▶ [Task details] When you reproduce the data, keep every word exactly as it stands and leave the pictures out.

★ ★ ★ ★ ★

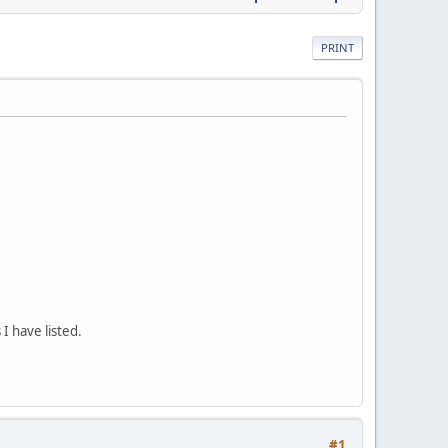
PRINT
 I have listed.
#1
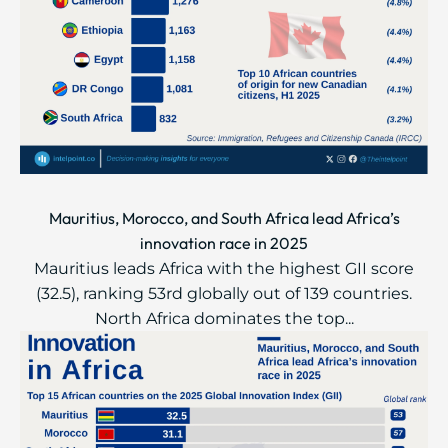
Mauritius, Morocco, and South Africa lead Africa’s
innovation race in 2025
Mauritius leads Africa with the highest GII score
(32.5), ranking 53rd globally out of 139 countries.
North Africa dominates the top...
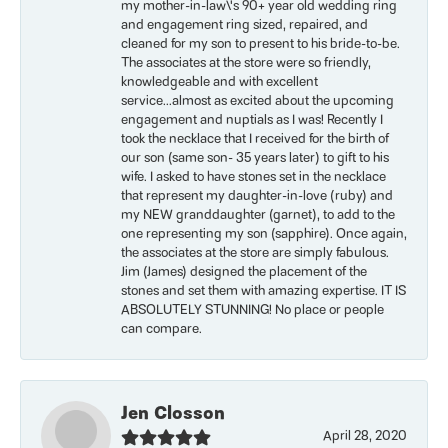
my mother-in-law\'s 90+ year old wedding ring
and engagement ring sized, repaired, and
cleaned for my son to present to his bride-to-be.
The associates at the store were so friendly,
knowledgeable and with excellent
service...almost as excited about the upcoming
engagement and nuptials as I was! Recently I
took the necklace that I received for the birth of
our son (same son- 35 years later) to gift to his
wife. I asked to have stones set in the necklace
that represent my daughter-in-love (ruby) and
my NEW granddaughter (garnet), to add to the
one representing my son (sapphire). Once again,
the associates at the store are simply fabulous.
Jim (James) designed the placement of the
stones and set them with amazing expertise. IT IS
ABSOLUTELY STUNNING! No place or people
can compare.
Jen Closson
April 28, 2020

★ ★ ★ ★ ★

▶ [Result of the task]
PRINT
 I have listed.
#1
Mauritius, Morocco, and South Africa lead Africa’s
innovation race in 2025
Mauritius leads Africa with the highest GII score
(32.5), ranking 53rd globally out of 139 countries.
North Africa dominates the top...
my mother-in-law\'s 90+ year old wedding ring
and engagement ring sized, repaired, and
cleaned for my son to present to his bride-to-be.
The associates at the store were so friendly,
knowledgeable and with excellent
service...almost as excited about the upcoming
engagement and nuptials as I was! Recently I
took the necklace that I received for the birth of
our son (same son- 35 years later) to gift to his
wife. I asked to have stones set in the necklace
that represent my daughter-in-love (ruby) and
my NEW granddaughter (garnet), to add to the
one representing my son (sapphire). Once again,
the associates at the store are simply fabulous.
Jim (James) designed the placement of the
stones and set them with amazing expertise. IT IS
ABSOLUTELY STUNNING! No place or people
can compare.
Jen Closson
April 28, 2020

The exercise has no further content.